Martin’s longevity in one company is unusual for entrepreneurs, who typically like the visioning, planning and launching phases of business, but who fret under day-to-day maintenance responsibilities. The ever-evolving nature of Castle Branch, however, means that Martin’s work is never routine and always future-directed. He admitted that there would come a point when it’s time for him to exit the company. Some businesses fold when their main spark plug departs, but Martin is not worried about Castle Branch’s long-term survival.
“The most exciting thing about that prospect is that the company will outlive me because of the structure we’ve built,” he said. “We’re always growing, evolving. And we’re doing more different things now than we ever imagined.”
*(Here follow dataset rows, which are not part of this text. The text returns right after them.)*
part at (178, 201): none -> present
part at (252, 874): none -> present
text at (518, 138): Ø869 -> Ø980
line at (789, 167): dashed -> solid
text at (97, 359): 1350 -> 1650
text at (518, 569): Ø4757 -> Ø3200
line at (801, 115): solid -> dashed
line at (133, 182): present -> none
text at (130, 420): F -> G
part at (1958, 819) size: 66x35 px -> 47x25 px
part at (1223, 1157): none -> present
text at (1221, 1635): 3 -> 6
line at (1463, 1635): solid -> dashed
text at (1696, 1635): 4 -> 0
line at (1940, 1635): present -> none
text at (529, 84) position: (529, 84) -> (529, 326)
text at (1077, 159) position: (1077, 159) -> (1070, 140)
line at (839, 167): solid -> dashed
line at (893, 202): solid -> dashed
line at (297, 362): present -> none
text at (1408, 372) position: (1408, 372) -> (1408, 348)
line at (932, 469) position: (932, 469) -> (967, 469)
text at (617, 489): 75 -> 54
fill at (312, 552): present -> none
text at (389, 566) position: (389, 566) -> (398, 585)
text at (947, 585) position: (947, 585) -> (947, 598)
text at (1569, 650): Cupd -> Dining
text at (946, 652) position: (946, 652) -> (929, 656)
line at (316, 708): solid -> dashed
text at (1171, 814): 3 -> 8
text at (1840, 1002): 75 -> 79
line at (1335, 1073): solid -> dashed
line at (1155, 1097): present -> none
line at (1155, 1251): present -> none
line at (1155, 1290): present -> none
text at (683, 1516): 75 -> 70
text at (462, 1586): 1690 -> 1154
Evolution of its expertise has led Castle Branch to what are now its core services: helping students in allied health fields become certified to work in hospitals as externs or employees.
“There are 20-30 documents that must be verified, certified and shared with the hospital in order for a student to be employable,” Martin said. “We keep them on track, remind them of what they still need to do to complete that list. Then we verify [completion], certify it and share that information with the hiring hospital. Currently, 47 percent of allied health students – technicians, technologists, nurses, doctors – go through us. We’re working with 4 million students at any one time.”
Castle Branch is expanding those services beyond U.S. borders, Martin said, adding that the company is hoping to have Canadian allied health students soon. It’s got its eye on the market in England and Australia as well – two countries that Martin says have a similar need to the one Castle Branch addresses in North America: managing data.
Given Martin’s philosophy and the company’s history, it’s a safe bet that, even as Castle Branch looks to take its existing services abroad, its leaders are asking, “What’s next?”